Sample Student Responses and Advice

Several common themes emerged from the student responses to the focused interventions. The students told us that sometimes they felt uncertain about whether they were smart enough or whether they belonged in law school. They were surprised to realize that most of their peers felt the same way at some point during the year.  

Below are sample student responses and advice about attending law school.

What advice would you give to a friend thinking about going to law school in these circumstances? (Note that this year the pandemic and online teaching were on all of our minds but most of the concerns expressed would also apply in a non-pandemic year and would vary slightly in other years). 

“If I were to give advice to a friend about law school during a pandemic, I would say to go for it. I think that the benefits outweigh the negatives. I miss seeing people, but I still had the opportunity to make friends and make some connections. I think that this pandemic will bring people closer together. We will create a lasting bond about the special struggles we have had to go through during our first year of law school. I think it takes a strong person, but it is completely manageable.”   

“Don’t stress about what everyone else is doing- everyone has their own approach to law school and it may seem like you aren’t doing enough when you compare yourself to others. But, they might just have something that works for them that wouldn’t work for you. Try to forge your own path in law school instead of following in the footsteps of others.” 

“I would tell my friend to make sure that law school is absolutely what he or she wants to do. Then, I would recommend that she keep her reason why she wants to be in law school always in her mind and go back to that when she is feeling discouraged. Finally, I would advise her to think about her support system and find one or two people to really rely on while navigating a hard thing (law school) in a hard time (global pandemic).” 

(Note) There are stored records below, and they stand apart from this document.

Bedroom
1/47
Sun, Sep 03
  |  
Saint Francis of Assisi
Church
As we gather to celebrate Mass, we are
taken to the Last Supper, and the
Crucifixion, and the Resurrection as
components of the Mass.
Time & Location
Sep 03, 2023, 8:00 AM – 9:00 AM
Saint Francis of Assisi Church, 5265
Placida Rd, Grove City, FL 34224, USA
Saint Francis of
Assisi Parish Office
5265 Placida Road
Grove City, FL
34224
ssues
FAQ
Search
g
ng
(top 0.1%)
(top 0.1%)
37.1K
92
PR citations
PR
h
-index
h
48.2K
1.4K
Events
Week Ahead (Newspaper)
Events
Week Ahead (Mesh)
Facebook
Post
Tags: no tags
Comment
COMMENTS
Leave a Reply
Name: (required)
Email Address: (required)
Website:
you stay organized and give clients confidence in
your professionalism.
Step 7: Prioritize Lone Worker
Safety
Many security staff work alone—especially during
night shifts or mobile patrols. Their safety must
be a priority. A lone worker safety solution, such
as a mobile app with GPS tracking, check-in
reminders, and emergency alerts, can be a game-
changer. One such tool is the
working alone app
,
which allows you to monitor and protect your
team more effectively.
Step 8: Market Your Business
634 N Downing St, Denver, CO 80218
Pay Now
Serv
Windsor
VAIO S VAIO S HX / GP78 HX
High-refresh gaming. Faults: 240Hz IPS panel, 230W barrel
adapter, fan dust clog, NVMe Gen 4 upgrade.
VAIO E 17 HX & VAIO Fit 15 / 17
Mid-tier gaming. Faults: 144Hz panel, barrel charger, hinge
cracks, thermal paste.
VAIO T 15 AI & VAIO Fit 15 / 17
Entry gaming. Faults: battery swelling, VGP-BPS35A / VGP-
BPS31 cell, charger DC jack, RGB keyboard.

“The advice I would give to a friend thinking about going to law school in these circumstances would be, it’s going to be hard. You already know it’s going to be hard, but maybe not for the reasons you think it is. Yes the content is going to be a lot to keep up with, yes, you’re going to get cold called, and yes, it’s going to be so much work. But beyond that, there are struggles you won’t expect. You definitely will experience “imposter syndrome” or feeling like you don’t belong. It’s going to be lonely without the normalcy of being able to bond with your classmates in and outside of classes. And your mental health will definitely take some hits. But there is also good to be found in all these struggles. Professors are always so happy to talk, they truly want to learn more about what makes you, you! All of your classmates are in the same boat, so you find a way to bond through all of this. I always say that even in the most difficult times, there is always something rewarding to learn about oneself, and I think through all of this I know more about myself than ever. Practically speaking, I would be sure to tell them to form a support system early, whether it’s their friend or family, one is very helpful amongst the rigors of law school. There are bright lights at the end of the tunnel, and this is all a part of the journey.”  

“One piece of advice I would give to a friend who is about to start law school during the pandemic is that it will be less awkward after the first two weeks. For me, it took two full weeks to feel settled on Zoom. I’m not a particularly tech-y person by nature, so just navigating through Zoom was kind of hard at first. I worried about what to wear, how I sounded, whether to keep my camera off or on. I realized that almost everybody else was feeling the same way, and that nobody was judging my Zoom presence. Another piece of advice I’d give to a friend is to use your professors’ and your TA’s office hours as much as you want. The TA’s have been so friendly and kind, and they seem excited to talk to me. The material is all still new, and in a big, virtual classroom it’s hard to feel heard sometimes. They’ve taken the time to slow down to my learning pace and have been so patient and helpful. One final piece of advice I’d give is to not be afraid to message your classmates to say hello. I have messaged a few people saying something like “This may sound silly, but you seem really kind in class and like someone I’d like to be friends with.” It actually works! I have met a few people for a socially distanced meal, and they are just as eager as I am to make new friends. People will surprise you!”